PROBLEM STATEMENT —
Can you sum up the post below about a lost friendship in two sentences?

I have been writing and electronically crumpling up this post in the cyber-trash for months. 
Each time it has evolved and changed, because I have.

The last time I tried to write, I was feeling dejected because I had been rejected, in a very final form. I had written a final goodbye to a friend that I thought was a forever friend, yet turned out to be someone who I now feel I never really knew. And whether you know who I'm talking about doesn't really matter, what matters is the feelings that have come from it. Because in many ways I'm mourning, and I truly feel like I can't let this go until I write them out and let them flow freely. Today that dejected feeling has turned into being brokenhearted, and I'm choosing to believe that that is my next step in the grieving process. Because something has very much died. And if I go on living like it has not died and refusing to grieve in it, the beauty will never rise from the ashes.

STORED ROWS —
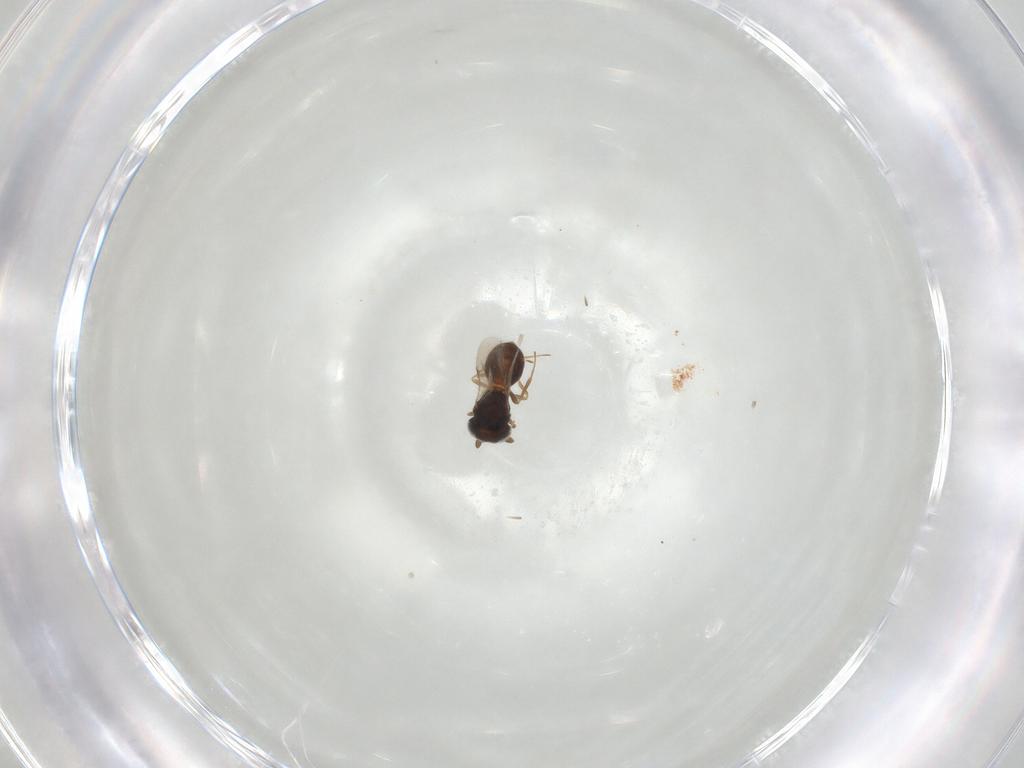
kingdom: Animalia
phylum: Arthropoda
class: Insecta
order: Hymenoptera
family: Scelionidae
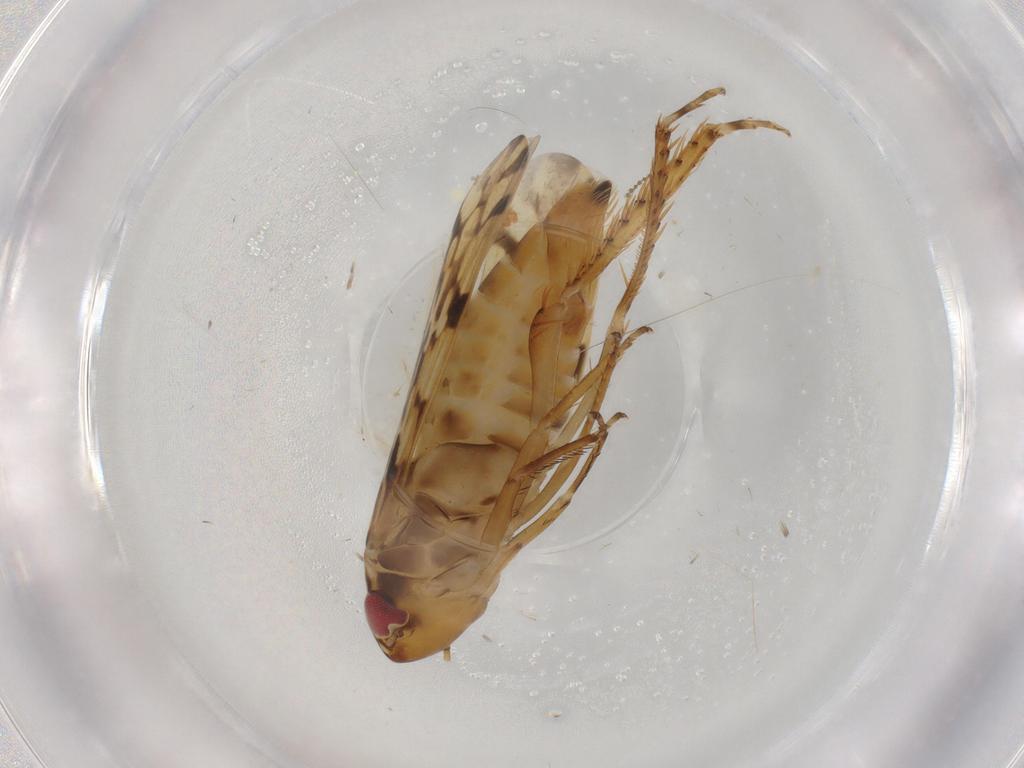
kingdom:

FINAL ANSWER —
The writer has spent months drafting and discarding this post, which changed each time as the writer did, and the last attempt came amid the dejection of a final rejection and a goodbye written to a friend once thought to be a forever friend but who now seems never to have been truly known. That dejection has since become heartbreak, which the writer chooses to see as the next step in grieving something that has died, believing that refusing to grieve would keep beauty from rising from the ashes.